* [Task]
Show all lines of the entries in which the word "Adhes" is found.

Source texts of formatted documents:
=-=-=

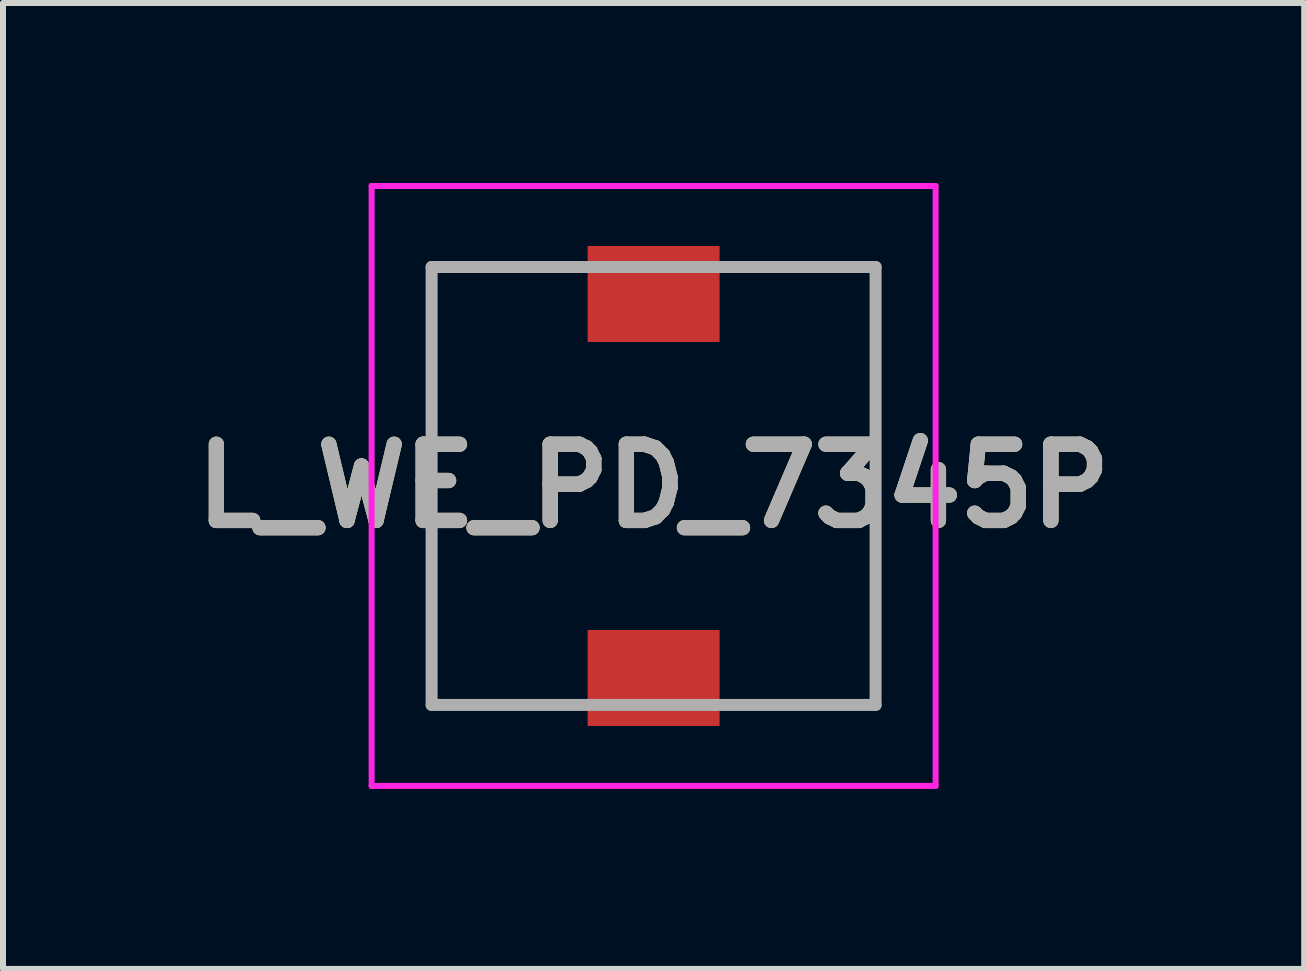
<source format=kicad_pcb>
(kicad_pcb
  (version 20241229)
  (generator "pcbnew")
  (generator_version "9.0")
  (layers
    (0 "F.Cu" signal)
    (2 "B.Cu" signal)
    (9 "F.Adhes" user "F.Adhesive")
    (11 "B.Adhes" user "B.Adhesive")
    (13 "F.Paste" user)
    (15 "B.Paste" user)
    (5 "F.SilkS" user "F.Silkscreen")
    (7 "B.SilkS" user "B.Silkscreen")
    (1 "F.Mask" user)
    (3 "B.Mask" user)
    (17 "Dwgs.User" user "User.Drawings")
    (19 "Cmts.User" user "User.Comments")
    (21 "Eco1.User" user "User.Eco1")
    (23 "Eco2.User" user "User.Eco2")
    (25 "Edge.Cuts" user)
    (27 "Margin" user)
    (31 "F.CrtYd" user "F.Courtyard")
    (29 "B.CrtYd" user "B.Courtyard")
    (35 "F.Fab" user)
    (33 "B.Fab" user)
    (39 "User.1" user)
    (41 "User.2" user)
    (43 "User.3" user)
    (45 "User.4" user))
  (footprint "L_WE_PD_7345P"
    (layer "F.Cu")
    (at 7.844 5.05)
    (property "Reference" "L_WE_PD_7345P" (at 0 0 0) (layer "F.SilkS") (effects (font (size 1.27 1.27) (thickness 0.254))))
    (attr smd)
    (fp_line (start -3.7 -3.65) (end -3.7 3.65) (stroke (width 0.1) (type solid)) (layer "F.SilkS"))
    (fp_line (start -3.7 3.65) (end -1.4 3.65) (stroke (width 0.1) (type solid)) (layer "F.SilkS"))
    (fp_line (start -1.4 -3.65) (end -3.7 -3.65) (stroke (width 0.1) (type solid)) (layer "F.SilkS"))
    (fp_line (start 1.4 -3.65) (end 3.7 -3.65) (stroke (width 0.1) (type solid)) (layer "F.SilkS"))
    (fp_line (start 3.7 -3.65) (end 3.7 3.65) (stroke (width 0.1) (type solid)) (layer "F.SilkS"))
    (fp_line (start 3.7 3.65) (end 1.4 3.65) (stroke (width 0.1) (type solid)) (layer "F.SilkS"))
    (fp_line (start -4.7 -5) (end 4.7 -5) (stroke (width 0.1) (type solid)) (layer "F.CrtYd"))
    (fp_line (start -4.7 5) (end -4.7 -5) (stroke (width 0.1) (type solid)) (layer "F.CrtYd"))
    (fp_line (start 4.7 -5) (end 4.7 5) (stroke (width 0.1) (type solid)) (layer "F.CrtYd"))
    (fp_line (start 4.7 5) (end -4.7 5) (stroke (width 0.1) (type solid)) (layer "F.CrtYd"))
    (fp_line (start -3.7 -3.65) (end 3.7 -3.65) (stroke (width 0.2) (type solid)) (layer "F.Fab"))
    (fp_line (start -3.7 3.65) (end -3.7 -3.65) (stroke (width 0.2) (type solid)) (layer "F.Fab"))
    (fp_line (start 3.7 -3.65) (end 3.7 3.65) (stroke (width 0.2) (type solid)) (layer "F.Fab"))
    (fp_line (start 3.7 3.65) (end -3.7 3.65) (stroke (width 0.2) (type solid)) (layer "F.Fab"))
    (fp_text user "${REFERENCE}" (at 0 0 0) (layer "F.Fab") (effects (font (size 1.27 1.27) (thickness 0.254))))
    (pad "1" smd rect (at 0 3.2 90) (size 1.6 2.2) (layers "F.Cu" "F.Mask" "F.Paste"))
    (pad "2" smd rect (at 0 -3.2 90) (size 1.6 2.2) (layers "F.Cu" "F.Mask" "F.Paste")))
  (gr_rect
    (start -3 -3)
    (end 18.688 13.1)
    (stroke (width 0.1) (type default))
    (fill no)
    (layer "Edge.Cuts")))
</source>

=-=-=

* [Reply to the exercise]
    (9 "F.Adhes" user "F.Adhesive")
    (11 "B.Adhes" user "B.Adhesive")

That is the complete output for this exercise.